According to this source, Poland will gradually forbid commerce on Sundays:
Poland’s ruling party approved a law that will gradually impose a ban on Sunday shopping, meeting the demand of its conservative Catholic supporters with a measure that risks undermining economic growth and hitting corporate profits and real-estate investors.
According to this article, EU regulations deal more with ensuring weekly rest periods rather than ensuring a free Sunday:
There are no specific EU regulations regarding weekend work. The 1993 Working Time Directive determined that the minimum weekly rest period ‘shall, in principle, include Sunday’. In 1996, however, the European Court of Justice annulled this provision by ruling that:
the Council has failed to explain why Sunday, as a weekly rest day, is more closely connected with the health and safety of workers than any other day of the week.
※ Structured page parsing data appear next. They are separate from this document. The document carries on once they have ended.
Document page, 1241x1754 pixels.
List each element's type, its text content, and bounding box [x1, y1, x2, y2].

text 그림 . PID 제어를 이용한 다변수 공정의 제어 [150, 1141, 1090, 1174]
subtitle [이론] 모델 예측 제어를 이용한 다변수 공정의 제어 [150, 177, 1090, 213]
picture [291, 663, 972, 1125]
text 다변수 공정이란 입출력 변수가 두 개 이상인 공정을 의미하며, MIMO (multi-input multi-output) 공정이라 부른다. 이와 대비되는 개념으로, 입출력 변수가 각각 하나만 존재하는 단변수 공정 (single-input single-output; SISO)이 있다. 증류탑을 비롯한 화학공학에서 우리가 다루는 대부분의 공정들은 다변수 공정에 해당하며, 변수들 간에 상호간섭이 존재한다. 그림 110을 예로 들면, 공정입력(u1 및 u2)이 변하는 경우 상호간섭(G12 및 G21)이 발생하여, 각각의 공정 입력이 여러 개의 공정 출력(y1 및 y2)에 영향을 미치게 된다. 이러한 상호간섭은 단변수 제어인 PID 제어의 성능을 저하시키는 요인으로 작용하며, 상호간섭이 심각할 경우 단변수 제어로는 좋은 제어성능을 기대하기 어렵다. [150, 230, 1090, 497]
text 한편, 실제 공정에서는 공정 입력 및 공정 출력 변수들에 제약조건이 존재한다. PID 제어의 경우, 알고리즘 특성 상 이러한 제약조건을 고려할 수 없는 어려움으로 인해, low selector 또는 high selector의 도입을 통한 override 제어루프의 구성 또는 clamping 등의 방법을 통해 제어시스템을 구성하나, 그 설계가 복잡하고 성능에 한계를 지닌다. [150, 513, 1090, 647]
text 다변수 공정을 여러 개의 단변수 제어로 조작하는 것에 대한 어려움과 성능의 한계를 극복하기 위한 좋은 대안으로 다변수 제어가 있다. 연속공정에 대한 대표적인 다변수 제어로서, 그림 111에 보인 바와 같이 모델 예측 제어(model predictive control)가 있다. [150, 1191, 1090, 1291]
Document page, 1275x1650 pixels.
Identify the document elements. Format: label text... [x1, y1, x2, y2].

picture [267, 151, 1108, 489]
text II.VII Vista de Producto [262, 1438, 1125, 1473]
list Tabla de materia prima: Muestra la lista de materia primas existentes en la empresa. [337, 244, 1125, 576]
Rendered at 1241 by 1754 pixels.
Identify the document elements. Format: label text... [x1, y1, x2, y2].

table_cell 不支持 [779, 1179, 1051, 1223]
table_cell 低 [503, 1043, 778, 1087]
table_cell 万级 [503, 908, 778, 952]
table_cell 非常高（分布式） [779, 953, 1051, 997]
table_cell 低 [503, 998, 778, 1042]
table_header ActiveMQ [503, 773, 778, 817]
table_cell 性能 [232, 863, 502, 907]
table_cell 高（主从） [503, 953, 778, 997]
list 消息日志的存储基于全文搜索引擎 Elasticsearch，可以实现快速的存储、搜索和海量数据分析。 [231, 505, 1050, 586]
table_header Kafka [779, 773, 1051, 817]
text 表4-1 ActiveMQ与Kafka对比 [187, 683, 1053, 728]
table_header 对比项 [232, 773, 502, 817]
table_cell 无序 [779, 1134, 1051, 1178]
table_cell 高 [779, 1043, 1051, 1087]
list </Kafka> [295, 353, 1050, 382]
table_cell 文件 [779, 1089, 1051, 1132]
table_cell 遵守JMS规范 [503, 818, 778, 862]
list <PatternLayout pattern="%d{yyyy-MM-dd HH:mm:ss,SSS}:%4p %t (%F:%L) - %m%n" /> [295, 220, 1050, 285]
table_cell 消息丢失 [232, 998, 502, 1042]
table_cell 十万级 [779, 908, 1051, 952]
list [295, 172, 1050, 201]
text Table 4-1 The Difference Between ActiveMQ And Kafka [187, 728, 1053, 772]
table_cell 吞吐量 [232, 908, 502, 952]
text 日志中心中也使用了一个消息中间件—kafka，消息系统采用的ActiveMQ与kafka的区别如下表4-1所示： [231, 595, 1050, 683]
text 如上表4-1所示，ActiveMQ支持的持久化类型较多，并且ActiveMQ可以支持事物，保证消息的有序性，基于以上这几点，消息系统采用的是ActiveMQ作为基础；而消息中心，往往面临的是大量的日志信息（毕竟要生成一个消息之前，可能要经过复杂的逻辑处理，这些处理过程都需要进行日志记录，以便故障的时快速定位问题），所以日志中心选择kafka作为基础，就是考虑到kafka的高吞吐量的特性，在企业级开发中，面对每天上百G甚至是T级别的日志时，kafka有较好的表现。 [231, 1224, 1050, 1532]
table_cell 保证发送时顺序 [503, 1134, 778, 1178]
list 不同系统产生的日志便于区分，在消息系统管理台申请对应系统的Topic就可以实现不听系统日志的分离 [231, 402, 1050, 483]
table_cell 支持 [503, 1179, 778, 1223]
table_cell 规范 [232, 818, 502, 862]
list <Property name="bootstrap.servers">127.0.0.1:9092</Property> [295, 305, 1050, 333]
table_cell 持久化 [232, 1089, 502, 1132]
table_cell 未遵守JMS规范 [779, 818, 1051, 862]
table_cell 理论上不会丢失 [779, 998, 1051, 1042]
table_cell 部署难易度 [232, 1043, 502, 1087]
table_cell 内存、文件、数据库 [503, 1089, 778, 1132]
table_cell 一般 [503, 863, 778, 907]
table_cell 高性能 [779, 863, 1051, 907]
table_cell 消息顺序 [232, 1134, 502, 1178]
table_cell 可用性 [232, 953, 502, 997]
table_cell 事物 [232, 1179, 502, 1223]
The 2003 Working Time Directive does not refer to any specific day in relation to weekly rest periods or any other aspect of working time. Article 2 of the European Social Charter says that Member States should agree:
to ensure a weekly rest period which shall, as far as possible, coincide with the day recognised by tradition or custom in the country or region concerned as a day of rest.
From the economic point of view, this seems to have a negative effect upon tourism and those who can mostly work during the week-ends (e.g. students).
Question: Why do some countries forbid working on Sunday rather than strictly regulating it?
By strict regulation I am thinking about something resembling my own country's regulation, that can be summed up very roughly as:
- normal working schedule is 40h/week
- extended (on request by worker or company) working schedule can be up to 48h/week
- working on any week-end day is paid (almost) double (or a free day + normal payment)
- working on any public holiday is paid double and an extra free day
So, working on Sundays is not forbidden, but companies cannot abuse it due to higher costs associated with it.